Have you noticed that nobody you know has come down with polio recently? That's great for you and everybody you know! It hasn't always been the case, and it also wasn't an accident.
Epidemics of polio, or poliomyelitis, have plagued human populations since before we started writing stuff like that down. The virus can be spread through the consumption of unsanitary food or water, or by any of the classic poop-getting-in-mouth scenarios you can think of. It most commonly infects children. Though not often fatal, polio can make its way into the brain and spinal cord, causing permanent paralysis.
But thanks to the polio vaccine developed by Jonas Salk in the 1950's, in conjunction with extremely aggressive and well-organized vaccination campaigns, the last case of polio caused by the "wild," unmutated virus was reported in the United States in 1979. In 1988, polio was reported to have a firm foothold in 125 countries worldwide, infecting around 350,000 people. Since then, Europe was certified polio-free in 2002, and the last case of polio in Africa was reported in Nigeria in 2014. The remaining 72 individuals with the wild poliovirus live in Afghanistan and Pakistan.
According to a recent article published in the New England Journal of Medicine, in order to completely eradicate polio, and to ensure that the virus doesn't come back in a mutated form elsewhere, we're going to have to start using a different vaccine.
Because there's not just one strain of polio — there are three. All three of the viruses are contained in the vaccine we've been using all these years, but one of the strains — they call it type 2 — was eradicated back in 1999. The danger in continuing to use type 2 in the current vaccine is that it's possible, though rare, for the type 2 virus in the vaccine to give someone symptomatic polio, or vaccine-associated paralytic polio (VAPP). Even more alarming, but also more uncommon, is that the vaccine can infect someone with a mutated version of the type 2 poliovirus that is able to spread within a community in the form of circulating vaccine-derived polioviruses (cVDPVs). Which is singularly unhelpful if one's goal is eradicating polio.
The numbers of people infected with VAPP or cVDPVs is small — on the order of around 1600-3200 and 600 victims, respectively. However, it's much larger than the number of wild cases still in circulation. It turns out, once a strain of a virus is eradicated, it's very important to stop using it in the vaccine, to avoid situations like cVDPVs.
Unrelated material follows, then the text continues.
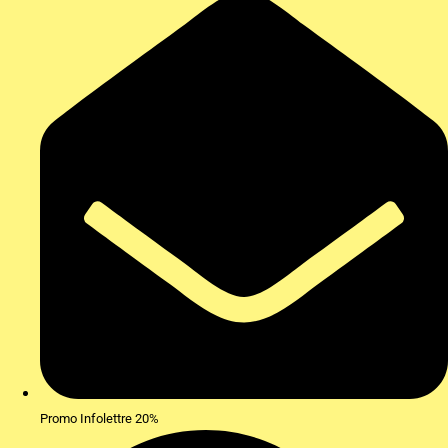
Promo Infolettre 20%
So the next order of business is switching vaccines from the trivalent vaccine that contains all three strains of poliovirus, to the bivalent vaccine that contains only type 1 and type 3. This sounds easy, but it's not actually going to be all that easy.
"This is unprecedented," says Walter Orenstein, associate director of the Emory Vaccine Center and co-author of the recent article, via email. "The big concern with the switch deals with the need to do it simultaneously, within a two week period.
As it happens, vaccinating a population has to be a highly orchestrated affair: in high-risk countries where polio was eradicated fairly recently, the transition from the trivalent to bivalent vaccine needs to begin with every child getting the trivalent inactivated polio vaccine (IPV) for a little while longer, until there are no more reported cases of VAPP.
After that, every single country that has been using the trivalent vaccine has to destroy or safely contain them all at once, at which point they have to begin stockpiling and administering the bivalent vaccine.
"The reason to stop in this coordinated fashion is if some countries continued to use type 2 containing oral vaccines, whereas others stopped using such vaccines, then the countries which have stopped could be at risk of getting seeded with type 2 vaccine viruses from the other countries. This could lead to generation of more cVDPV2s," says Orenstein.
In order for this switch to run smoothly, global health organizations, governments, vaccine manufacturers, and funders have to work together to make sure type 2 polio is contained, while preparing for another outbreak, just in case.